Skip to content

bazzani/kafka-connect-stack

Repository files navigation

Kafka Connect Stack with Integration Tests

CircleCI

Quality Gate Status Coverage Bugs Code Smells Technical Debt Lines of Code

TL;DR

If you want to learn how to run Kafka Connect, create a custom SMT, and test a Connector is working end to end in your local environment with automated tests asserting on data in the Database...*gasps for air* ๐Ÿ˜ฎ... this project is for you; read on...

Tip

Run ./gradlew build to build the project including running the integration tests. Afterward you can check the code coverage and container logs, more details about where to find them below.

Note

The Docker Compose stack used in this project is a variant of the Confluent cp-all-in-one stack found at https://github.com/confluentinc/cp-all-in-one/tree/7.6.0-post


Project purpose

The purpose of this project is to help a developer understand how to use:

  1. Kafka Connect :: Run a Docker Compose stack with all dependant services a Kafka Connect instance needs
  2. Single Message Transforms :: Develop custom Kafka Connect SMTs and build a jar library
  3. Kafka Connect Docker Image :: Build a Docker image based on confluentinc/cp-server-connect-base
  4. Auto Connector creation :: Add Connector configs to docker image, created at startup with a custom script
  5. JDBCSinkConnector :: Create a Kafka Connect Connector to move data from a Kafka Topic to a Database
  6. Gradle Multi-Project structure :: Separate our SMT library code and the Spring Boot application/tests
  7. Spring Boot and @SpringBootTest :: Produce a Kafka record on a topic and read from a Database with JPA
  8. Integration Tests :: Run a single Gradle command to ensure our Connector/SMTs are working end-to-end
  9. gradle-docker-compose-plugin :: Start and stop the full stack of Docker Compose services using Gradle
  10. JaCoCo Report Aggregation Plugin :: Get code coverage stats from subprojects in a single HTML/XML report

Continuous Integration

Circle CI

CircleCI

Every commit pushed to git is built by Circle CI to ensure the integration tests still pass, and SonarCloud analysis is run if possible (see SONAR_TOKEN requirement below). You can see the Circle CI build configuration in the .circleci/config.yml file.

- INSTRUCTIONS
(1) Rewrite the stretch of the Kafka Connect Stack README from "If you want" through "you; read on...", replacing "Database" with "data warehouse".
(2) In the Kafka Connect Stack README, list the status labels on the line directly below the first "CircleCI".

- EXTRACTED DATA

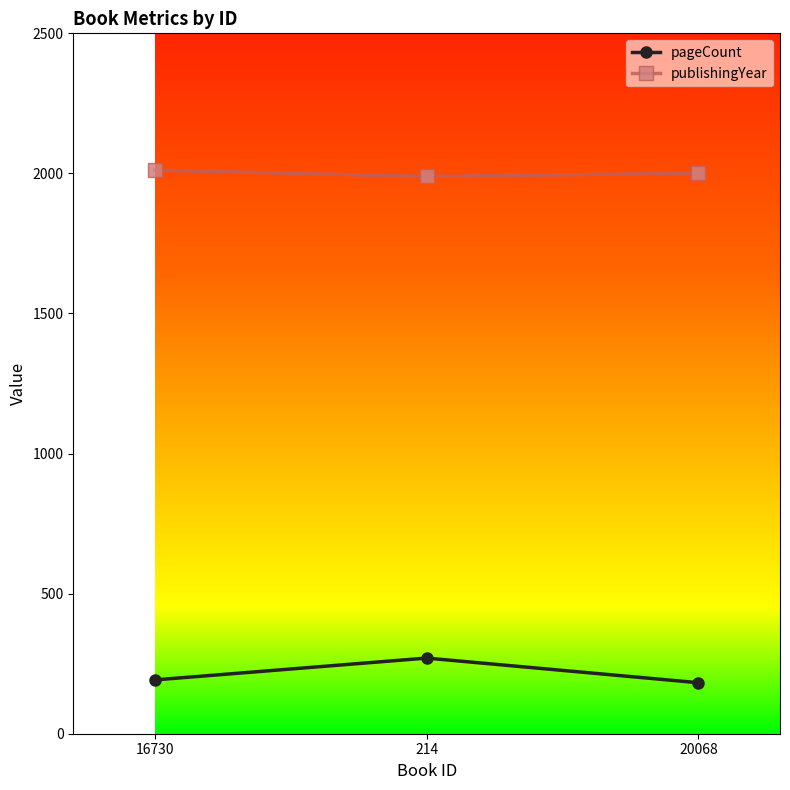

Reading right to left, transcribe all the data shown in this chart.

pageCount: 20068=182	214=270	16730=192
publishingYear: 20068=2001	214=1989	16730=2012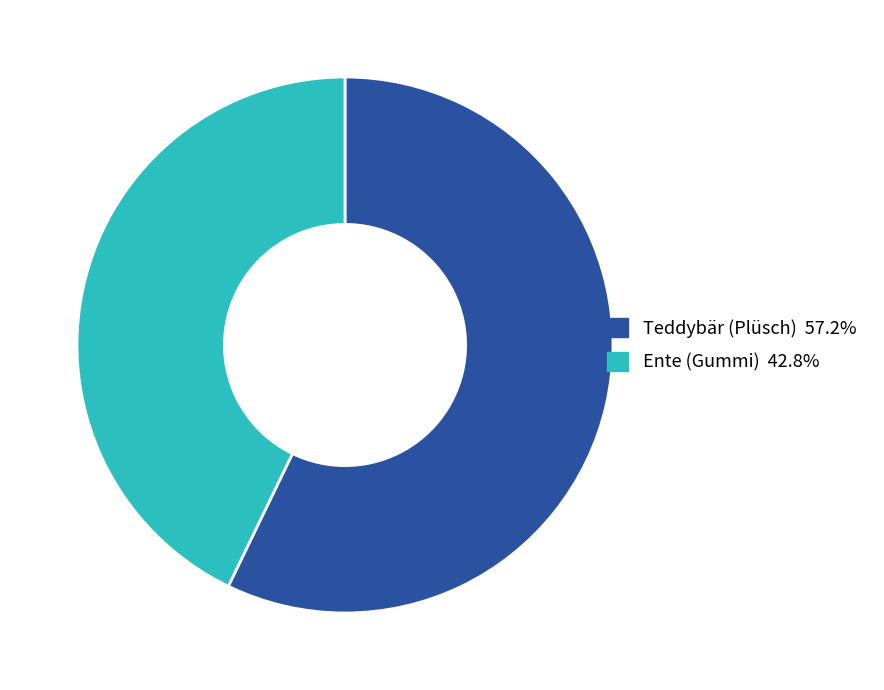

Is the sum of Teddybär (Plüsch) and Ente (Gummi) greater than half?

Yes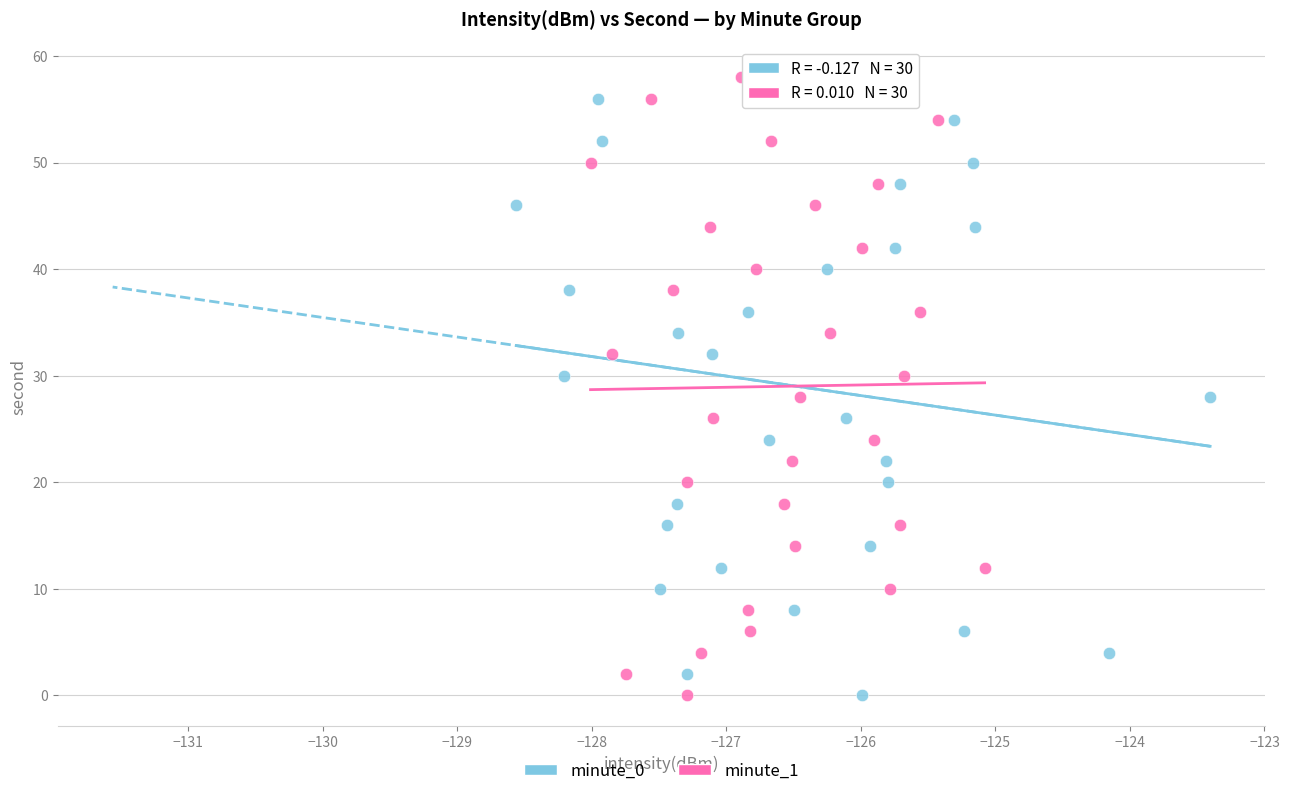

What are all the series names shown in the legend?

minute_0, minute_1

- SOLUTIONS BELOW
(1)
If you want to learn how to run Kafka Connect, create a custom SMT, and test a Connector is working end to end in your local environment with automated tests asserting on data in the data warehouse...*gasps for air* ๐Ÿ˜ฎ... this project is for you; read on...

(2)
Quality Gate Status
Coverage
Bugs
Code Smells
Technical Debt
Lines of Code